(Data below begins)

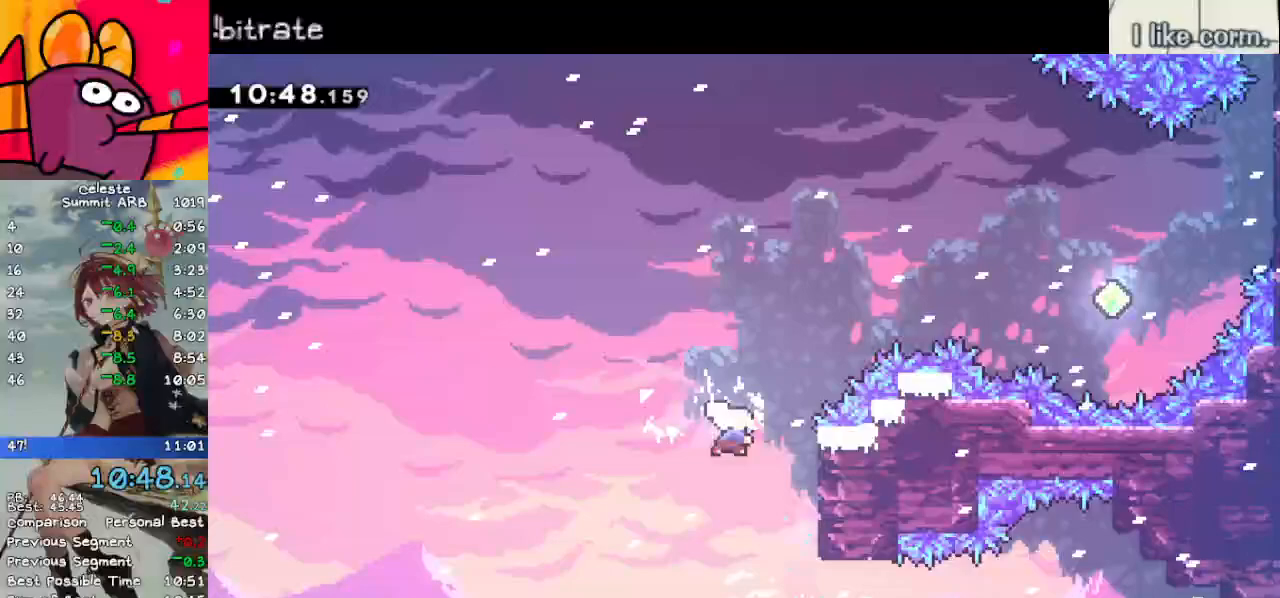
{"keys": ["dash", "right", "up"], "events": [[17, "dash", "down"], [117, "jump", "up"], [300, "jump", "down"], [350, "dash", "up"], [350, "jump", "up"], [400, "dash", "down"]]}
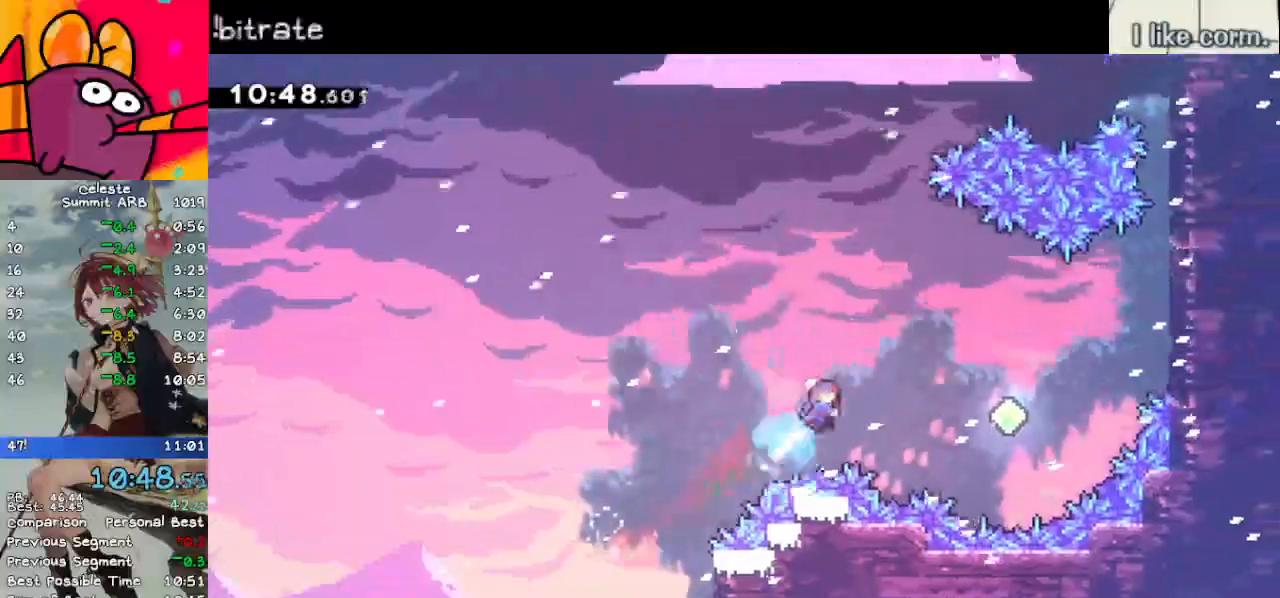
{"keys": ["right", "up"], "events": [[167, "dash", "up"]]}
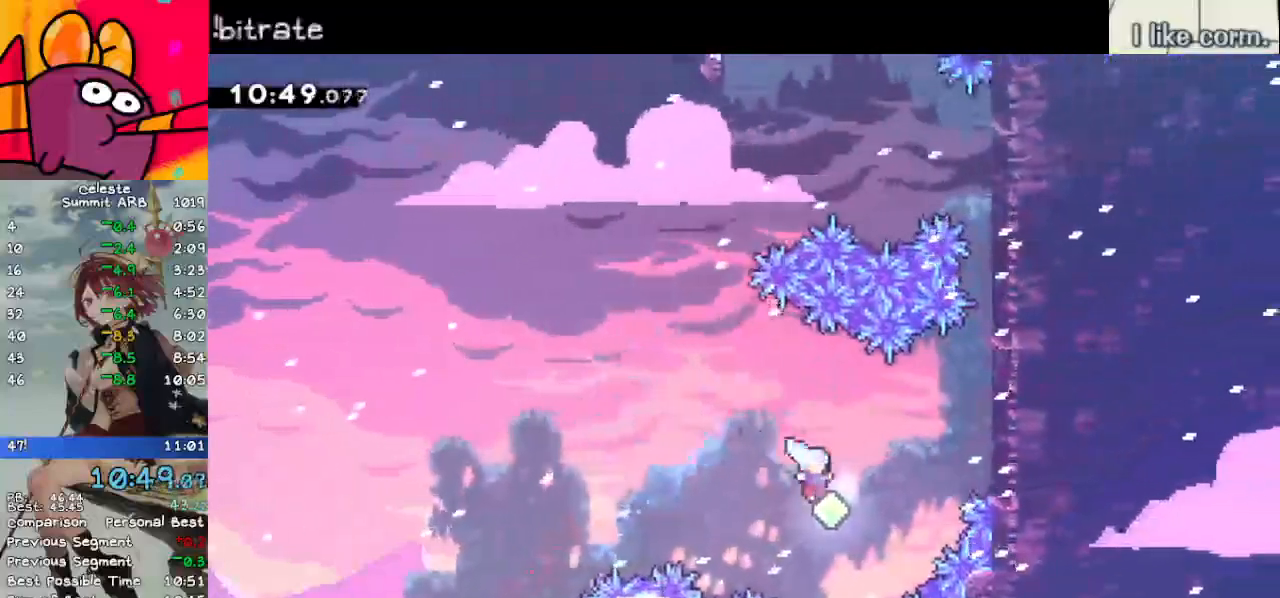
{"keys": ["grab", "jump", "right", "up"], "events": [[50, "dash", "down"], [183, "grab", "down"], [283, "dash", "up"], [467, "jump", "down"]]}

(Data below ends)

Show me every line in the data above that includes "jump".

{"keys": ["dash", "right", "up"], "events": [[17, "dash", "down"], [117, "jump", "up"], [300, "jump", "down"], [350, "dash", "up"], [350, "jump", "up"], [400, "dash", "down"]]}
{"keys": ["grab", "jump", "right", "up"], "events": [[50, "dash", "down"], [183, "grab", "down"], [283, "dash", "up"], [467, "jump", "down"]]}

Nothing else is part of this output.